PONTO DE VISTA DO BATISTA

Depois da tempestade, o abandono

O final de novembro foi trágico para a população do Vale do Itajaí, Santa Catarina, mais uma vez atingida pela inclemência das chuvas, em alto volume concentrado no tempo e espaço, como raramente ocorre, mesmo nos anos mais chuvosos, de acordo com opinião de especialistas. Mais de uma centena de mortos, quase oitenta mil desalojados e desabrigados, alguns bilhões de prejuízos que levarão o mínimo de dois anos para serem repostos.

Por um capricho da natureza, mal entendido e mal explicado até agora, tais concentrações de chuvas podem ocorrer em determinados pontos do globo, mas as chuvas em si não causam mortes, ficando isso por conta de desajustes do comportamento humano em relação às leis naturais.

De um lado, por falta de opção ou por negligência, o indivíduo constrói em área de risco, à beira de cursos d’água ou nas encostas de morros, sem encontrar qualquer oposição da administração pública, quando não por incentivo de políticos inescrupulosos. As águas sobem e o espaço que seria seu, em ocasiões excepcionais, está ocupado. Terra encharcada desce do morro e encontra obstáculos no seu trajeto. O mau costume de se desfazer do lixo, lançando-o em locais impróprios, se alia à mania do asfalto em lugar do calçamento feito de pedras. As vias de escoamento ficam entupidas por lixo e as águas se acumulam na superfície destituída do dreno natural, que seria formado entre as pedras do calçamento, se este não fosse eliminado pelo asfalto.

No Vale do Itajaí, em outras ocasiões, atingido por fenômeno semelhante, a engenharia apresentou soluções, que minimizariam os efeitos das cheias dos rios. Entretanto, elas não saíram papel porque faltou vontade política na opção pela ciência e técnica, que estão aí prontas para serem aplicadas. Não são executadas porque homens públicos empurram soluções com a barriga, muitas vezes considerando as obras como desprovidas do charme político. Com as chuvas dá para conviver sem riscos, pois, o que causa transtornos são as conseqüências de ações humanas, incompatíveis com as leis naturais!

A tragédia catarinense mobilizou todo o país em socorro das vítimas que, de repente, perderam parentes e amigos, passam por carência alimentar, ou perderam até a residência. Em termos materiais, o que mais abate o ser humano nessas ocasiões é a sensação de perda do domicílio, o local sagrado e indevassável de sua vida familiar, ainda que temporariamente. É parte de sua identidade cidadã arrebatada de forma violenta e cruel. Nos abrigos improvisados, os flagelados recebem atenção e assistência dos órgãos especializados, profissionais da área médica e voluntários da sociedade civil, em ações convergentes visando à redução do sofrimento provocado pelas perdas, enquanto carinho chega dos mais distantes sob a forma de doações. É a realidade dura dos que passam por essa provação, repetida todos os anos em vários pontos do país.

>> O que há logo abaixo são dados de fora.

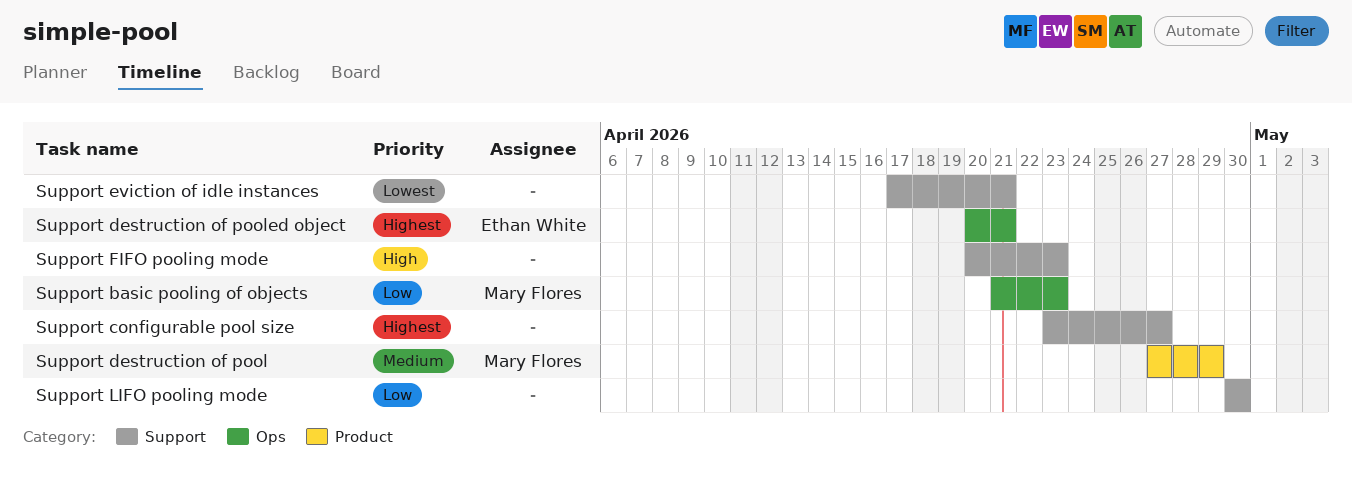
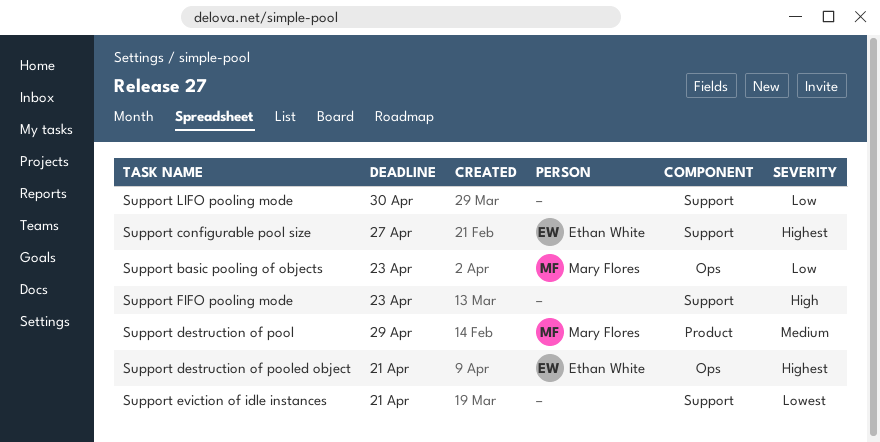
Support configurable pool size, owner: none -> Ethan White

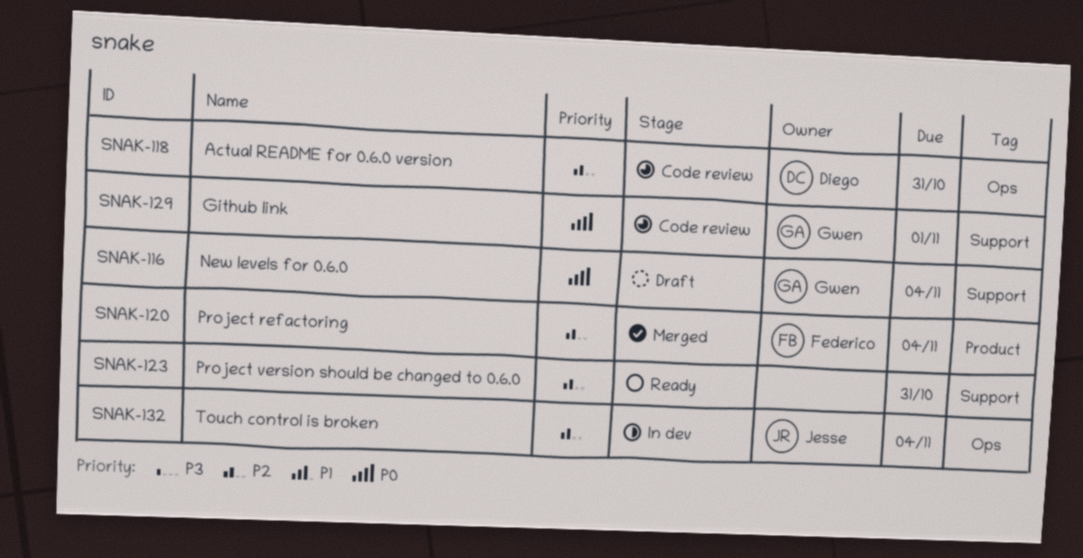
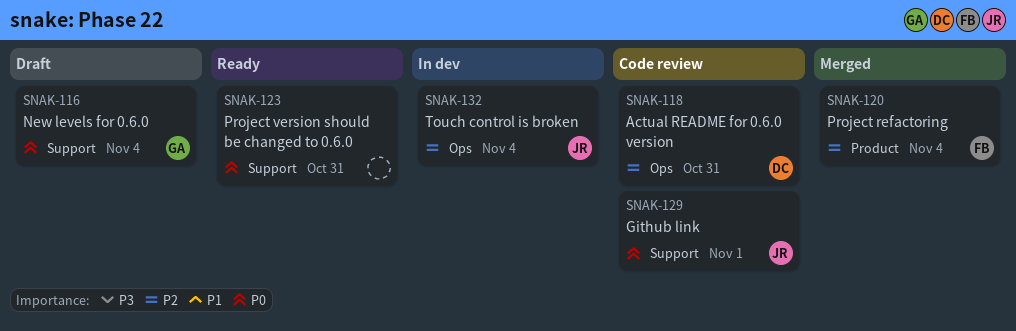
SNAK-123, priority: P2 -> P0
SNAK-129, owner: Gwen -> Jesse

Mas o pior ainda virá, não para todos, mas para alguns. Gradativamente, a vida das populações atingidas voltará à normalidade. Uns retornarão às mesmas casas, outros terão de assumir novos endereços como domicílio e a vida continuará sem maiores atropelos. Os dias de aflição se somarão ao passado, robustecendo a história de cada um. Entretanto, haverá os que, depois de toda a atenção em si concentrada, sofrerão a pior parte da tragédia: o descaso. Chegará o dia em que a grande maioria terá a tragédia apenas como lembrança, mas alguns não terão tido solução para sua situação. A solidariedade, antes chegada de todo o país, estará restrita ao pequeno círculo de abandonados, que enfrentarão ainda a frieza dos que empurram papéis na gaveta ou lhes dão fim na cesta de lixo. Para esses, enfrentar a frieza e a dureza do coração humano - o mesmo que demonstra solidariedade na aflição em horas de pico - será pior que enfrentar a fúria das forças naturais.